Bobby Gillespie of Primal Scream got very upset at the idea that his band’s song, Rocks, was used at the Conservative Party Conference. It then turned out that it had not in fact been played but that in fact the Dandy Warhols’ Bohemian Like You had been misidentified. Unfortunately, the Dandy Warhols’ frontman was no more impressed than Bobby Gillespie had been. These are but the latest in a line of stories of musicians being annoyed by their work being liked or appropriated by Conservative politicians. Even though Johnny Marr forbade David Cameron from liking The Smiths, it doesn’t seem to have made any difference.
So, what music is acceptable for people who don’t share the political views of these stars? Life is hard for anyone with any interest in party politics to like the Dandy Warhols, but I’d say it is pretty hard for anyone with any interest in music to be that keen on them, so all’s fair – I get Bohemian Like You confused with the Friends’ theme tune by the Rembrandts anyway. And I’m not sure that a strong anti-establishment blast is all that credible from a band whose fame, at least in the UK, has largely been built upon their song being used for advertising mobile phones. Not if Bill Hicks was right.
“Do a commercial, you’re off the artistic roll call, every word you say is suspect, you’re a corporate whore and eh, end of story.”
Which he probably was.
Leaving to one side the frankly unlistenable pseudo-thrash metal of bands supporting white supremacist groups which they are welcome to keep it is hard to think of music that can be said to be suitable for the reasonable and mainstream right wing. I think that this is probably because, ultimately, most popular music is principally anti-establishment. Anthems like Born in the USA and American Pie are strongly anti-establishment songs which nevertheless are embraced equally by blue collar Republicans in the US.
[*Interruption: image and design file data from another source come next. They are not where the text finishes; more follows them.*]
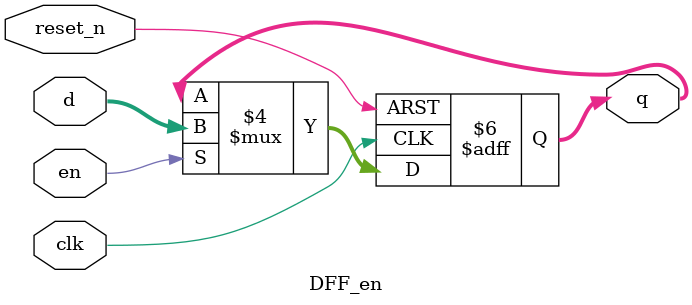
<source format=v>
module DFF_en(en,clk,reset_n, d, q);
input clk,reset_n,en;
parameter N=16;
input [N-1:0] d;
output reg [N-1:0] q;
always @(posedge clk,negedge reset_n)
begin
if (!reset_n)
q <= {N{1'b0}};
else
  if(en)
     q <= d;
  else
     q <= q;
end
endmodule
</source>
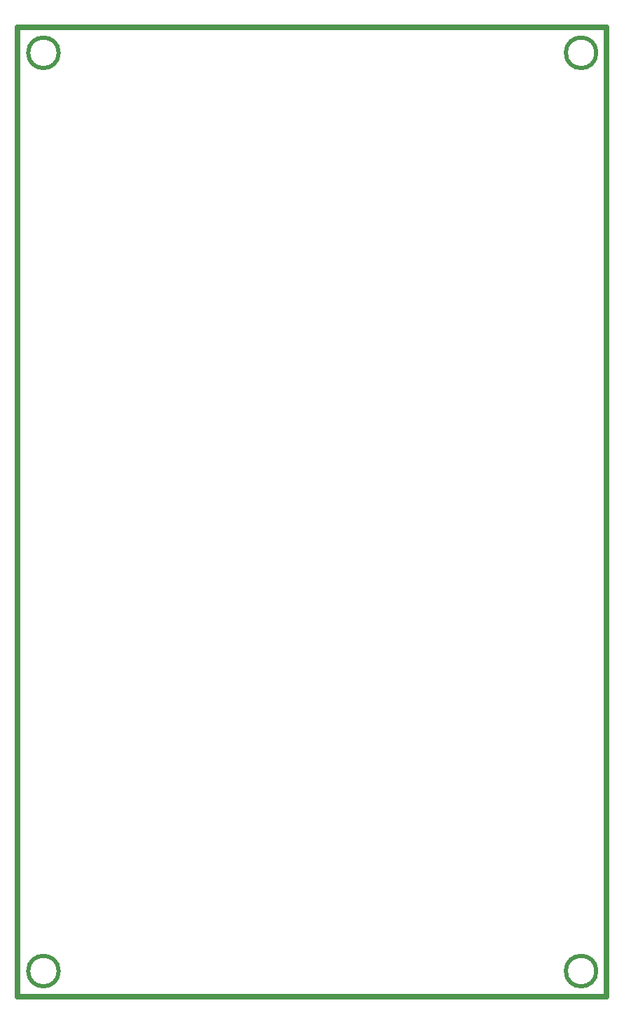
<source format=gko>
G04*
G04 #@! TF.GenerationSoftware,Altium Limited,Altium Designer,19.1.7 (138)*
G04*
G04 Layer_Color=16711935*
%FSLAX44Y44*%
%MOMM*%
G71*
G01*
G75*
%ADD110C,0.5500*%
%ADD111C,0.7000*%
D110*
X699454Y31004D02*
G03*
X699454Y31004I-18450J0D01*
G01*
X49454D02*
G03*
X49454Y31004I-18450J0D01*
G01*
Y1141004D02*
G03*
X49454Y1141004I-18450J0D01*
G01*
X699454D02*
G03*
X699454Y1141004I-18450J0D01*
G01*
D111*
X0Y0D02*
X712008D01*
Y1172008D01*
X0Y0D02*
Y1172008D01*
X712008D01*
M02*

</source>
Even when there is a Labour government, musicians tend to be critical of it as it becomes the new establishment. There are few easier ways of becoming uncool than being too closely attached to the people who are currently in power, which explains the unease that Noel Gallagher felt about Cool Britannia, albeit after the event. Even Red Wedge, which had some great bands in it, somehow managed to make the bands temporarily less cool to a greater extent than it added coolness to Labour’s attempt to win the 1987 General Election. So the dangers for musicians of getting too close to the wannabe rock stars who were too ugly for it and went into politics instead are obvious.
It is understandable that musicians and other creative people who make political music and who are liked by people with whom they disagree will be unhappy at having gained such support. They might feel that they haven’t really got their message across in their art if they haven’t persuaded their fans around to their point of view. However, if we accept that politics is rock for the ugly, that sort of musician might want to consider the possibility that music is politics for the thin-skinned. Of course they need to have enough self-belief to put up with being bottled off in their early pub gigs, but that will usually be because they’ve played badly or the songs aren’t much good, not because the audience has taken against their interpretation of the Human Rights Act. When there is a political disagreement, such as when Morrissey got criticised for ambiguously using allegedly racist imagery, musicians are much less good at blustering through. Theresa May will probably not be reminded of the story of the Bolivian’s cat, much less be floored by it in ten years time. Bring up “Bengali in Platforms” in an interview with Morrissey now and you’ll get him to walk out, nearly 25 years on.
So, I think I can carry on liking the music I like without having to worry about whether the musicians would like me or agree with all my views. Ironically, once they become well-known and successful, they become much more part of the establishment than ordinary people. There’s no need to seek safe refuge in conformist stuff like Coldplay or even in the regular outpourings from X-Factor. Whatever the genre, they’ll never come out as being anything other than apolitical or to the left unless they are looking to be provocative (eg David Bowie’s period of Nazi saluting in the 1970s – love the music, no idea at all what his political stance really was then or now).
In the end, while you’re buying the records, as long as you aren’t trying to use them to lend you credibility, there is no left and right in music. The anti-establishment angle of musicians should be tied into a belief in freedom. Whatever they say politically, musicians have to be elitists and individualists to be capable of making their music the best it can be. In making the criticisms they do, they are demonstrating and taking advantage of the freedom to express their opinions and to have been able to do so in an individual rather than collective or democratic way or at the behest of anyone else. It isn’t really consistent with this to seek to prohibit others with whom they disagree from holding a positive opinion of their work. Hell, I even like Billy Bragg in small doses. When he’s not on Question Time trying to tell me what to think.